Making their Finovate debut as SelfScore at FinovateFall 2014, the consumer analytics company leverages machine learning and alternative data to offer a solution that the company says provides a better measure of creditworthiness than FICO scores. As Deserve, the company’s “credit scoring as a service” platform uses online profiles, phone and sensor data, psychometric questions and what the company calls “360 degree feedback” from the user’s network to give users insights and contextual information to businesses.

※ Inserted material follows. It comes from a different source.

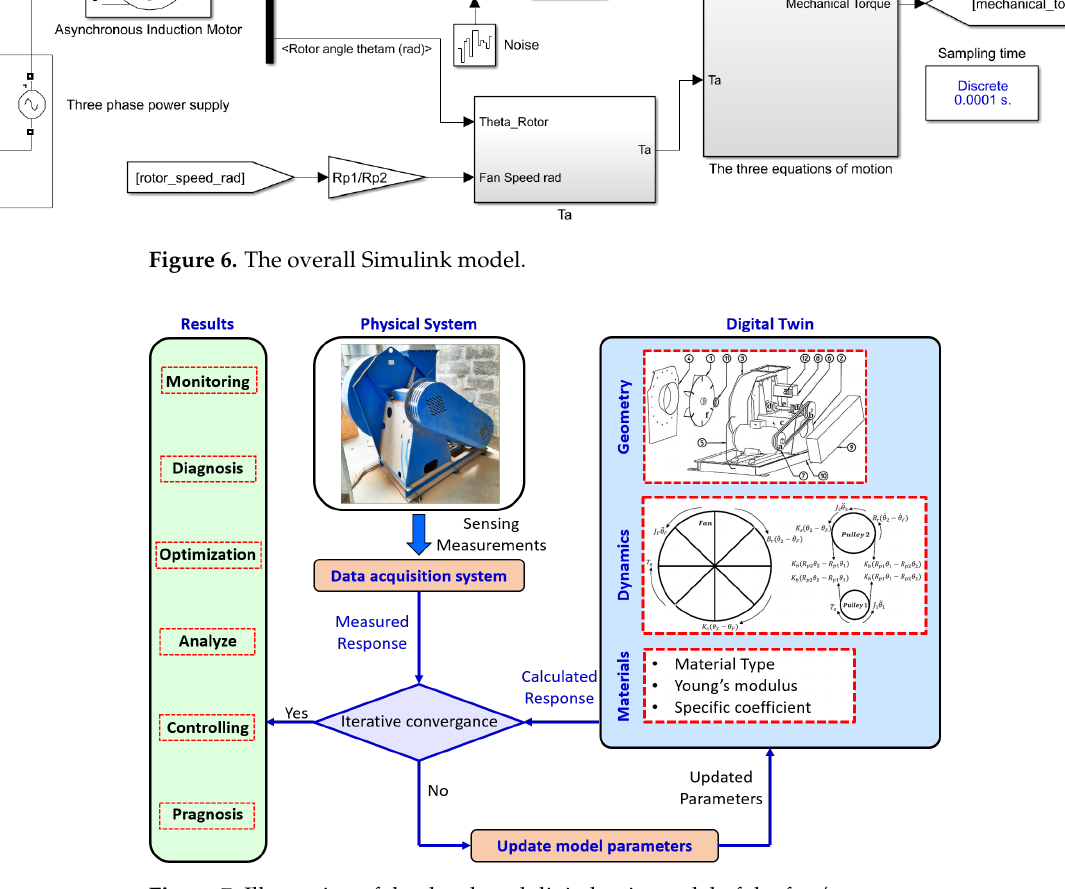
Figure 7. Illustration of the developed digital twin model of the fan/motor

Deserve uses this technology in part to help millennials and Generation Z consumers establish and build credit, and earn rewards. Deserve offers consumers three Mastercard-branded credit card options:

  • Deserve Edu: Geared toward college students, Deserve Edu provides 1% cash back, a $5,000 credit limit, a 20.24% variable APR, and no annual fee.
  • Deserve Pro:  Designed for applicants with established credit histories, Deserve Pro offers 3% cash back on travel and entertainment, 2% cash back on restaurants, and 1% cash back on purchases. Deserve Pro Mastercard also provides a credit limit up to $10,000 and a variable APR as low as 17.49%. The card is available to L1 and H1B visa holders, and has no annual fee.
  • Deserve Classic: Designed for applicants looking to build credit, Deserve Classic has a credit limit of $1,500, a variable APR of 24.99%, and a $39 annual fee.

The debt financing announcement from Deserve is the latest big headline from the company since it rebranded as Deserve last fall and announced $12 million in new funding. With total equity financing of $27 million, the company includes Aspect Ventures, Pelion Ventures, Mission Holdings, Alumni Venture Group, GDP Venture, and Accel among its investors. Headquartered in Menlo Park, California, Deserve was founded as SelfScore in 2013.